[Structured diff data]
*** Begin section ***

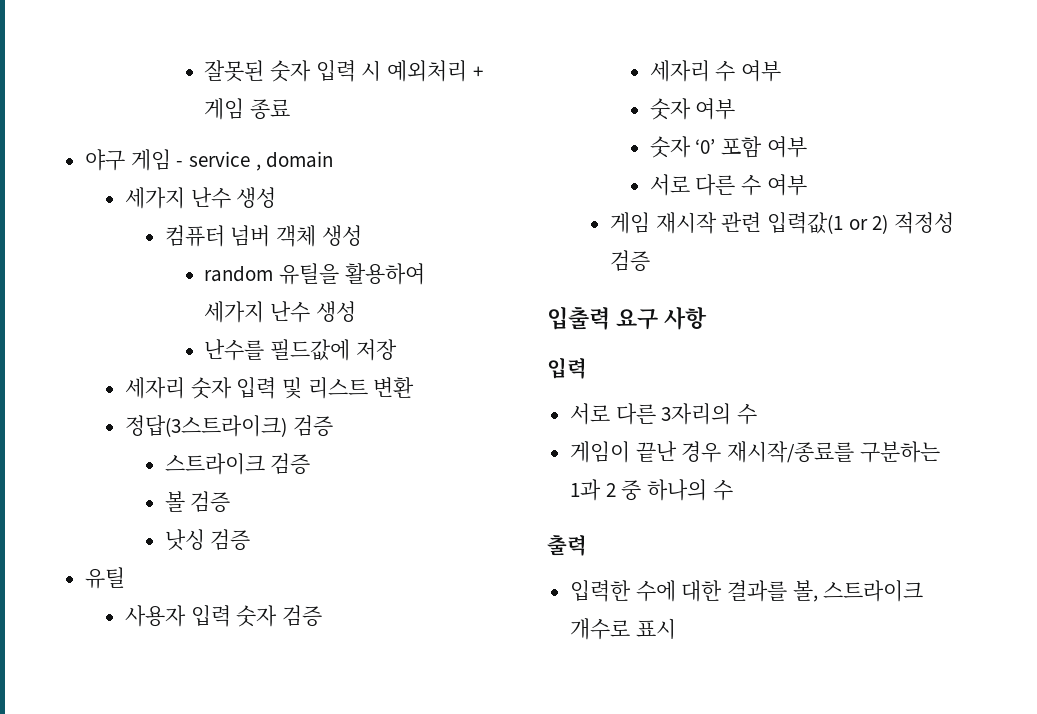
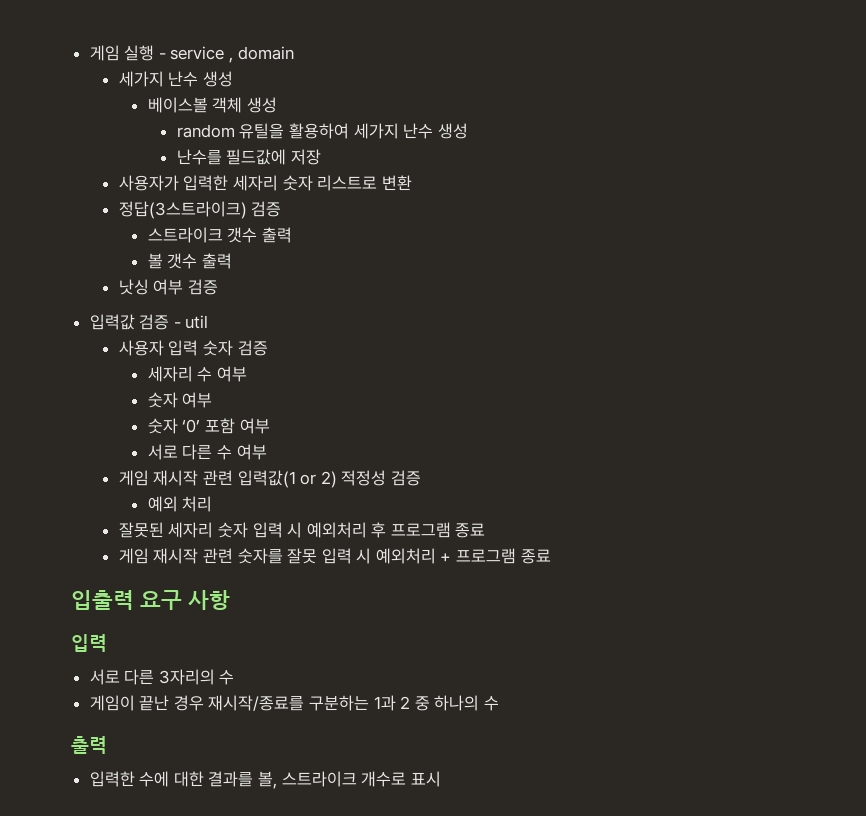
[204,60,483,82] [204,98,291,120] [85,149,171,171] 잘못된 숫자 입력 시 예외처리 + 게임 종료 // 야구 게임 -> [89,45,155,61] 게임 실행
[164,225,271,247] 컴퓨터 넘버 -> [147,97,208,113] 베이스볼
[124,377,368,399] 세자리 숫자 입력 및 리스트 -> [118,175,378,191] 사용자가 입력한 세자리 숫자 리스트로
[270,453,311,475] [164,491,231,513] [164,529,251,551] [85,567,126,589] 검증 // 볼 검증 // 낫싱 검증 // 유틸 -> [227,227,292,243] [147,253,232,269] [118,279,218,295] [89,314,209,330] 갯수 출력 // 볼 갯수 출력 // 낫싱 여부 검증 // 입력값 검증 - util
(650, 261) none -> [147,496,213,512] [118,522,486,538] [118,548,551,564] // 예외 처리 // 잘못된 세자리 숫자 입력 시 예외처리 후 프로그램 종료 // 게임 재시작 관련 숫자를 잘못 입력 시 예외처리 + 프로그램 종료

*** End section ***
*** Begin section ***

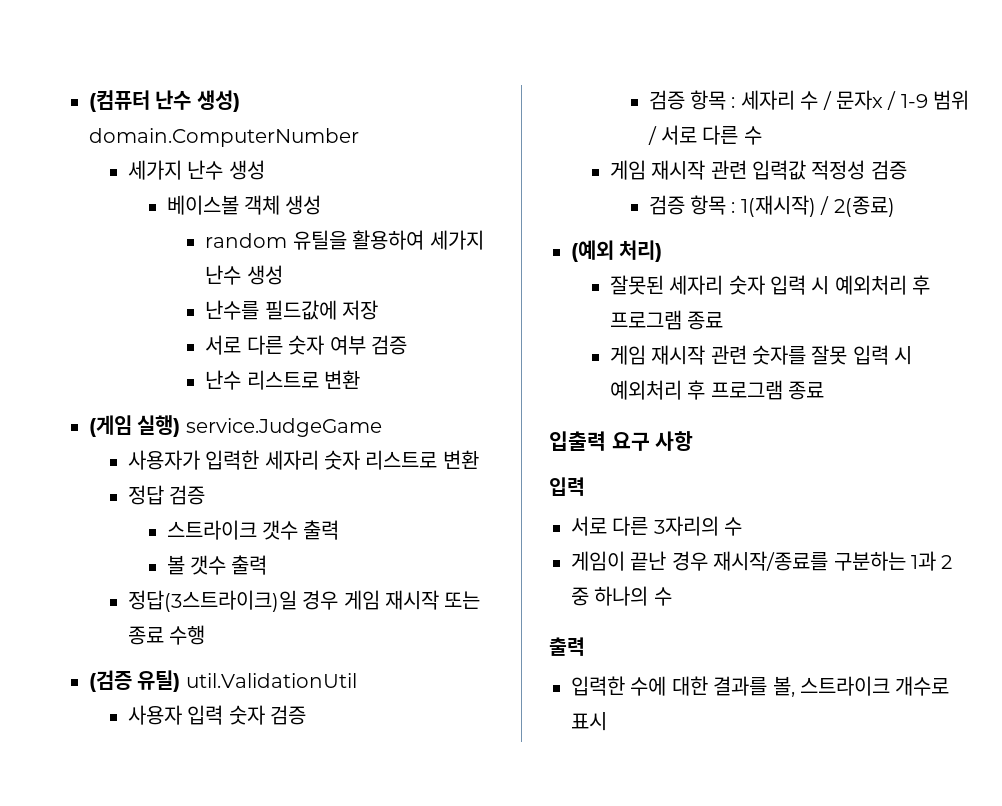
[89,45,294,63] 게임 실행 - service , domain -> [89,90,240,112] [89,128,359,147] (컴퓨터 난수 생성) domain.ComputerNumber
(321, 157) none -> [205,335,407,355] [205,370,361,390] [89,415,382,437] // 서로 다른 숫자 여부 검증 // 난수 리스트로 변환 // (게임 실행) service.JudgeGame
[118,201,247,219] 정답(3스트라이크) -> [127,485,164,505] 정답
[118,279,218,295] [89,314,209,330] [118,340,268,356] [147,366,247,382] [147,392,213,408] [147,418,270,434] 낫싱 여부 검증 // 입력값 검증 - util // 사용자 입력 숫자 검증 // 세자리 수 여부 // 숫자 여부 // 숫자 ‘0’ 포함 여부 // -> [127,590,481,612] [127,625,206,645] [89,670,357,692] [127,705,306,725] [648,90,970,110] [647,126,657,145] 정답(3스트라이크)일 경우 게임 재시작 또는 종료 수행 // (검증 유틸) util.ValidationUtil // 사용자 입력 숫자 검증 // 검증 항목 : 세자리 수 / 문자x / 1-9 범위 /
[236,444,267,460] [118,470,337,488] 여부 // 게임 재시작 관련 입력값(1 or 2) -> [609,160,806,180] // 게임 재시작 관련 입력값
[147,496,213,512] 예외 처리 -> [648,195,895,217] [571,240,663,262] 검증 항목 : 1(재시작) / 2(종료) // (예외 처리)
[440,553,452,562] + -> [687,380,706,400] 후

*** End section ***

The range runs from the line above containing "[236,444,267,460] [118,470,337,488] 여부" to the line containing "[440,553,452,562] + -> [687,380,706,400] 후", inclusive. Restate those lines word for word and no others.

[236,444,267,460] [118,470,337,488] 여부 // 게임 재시작 관련 입력값(1 or 2) -> [609,160,806,180] // 게임 재시작 관련 입력값
[147,496,213,512] 예외 처리 -> [648,195,895,217] [571,240,663,262] 검증 항목 : 1(재시작) / 2(종료) // (예외 처리)
[440,553,452,562] + -> [687,380,706,400] 후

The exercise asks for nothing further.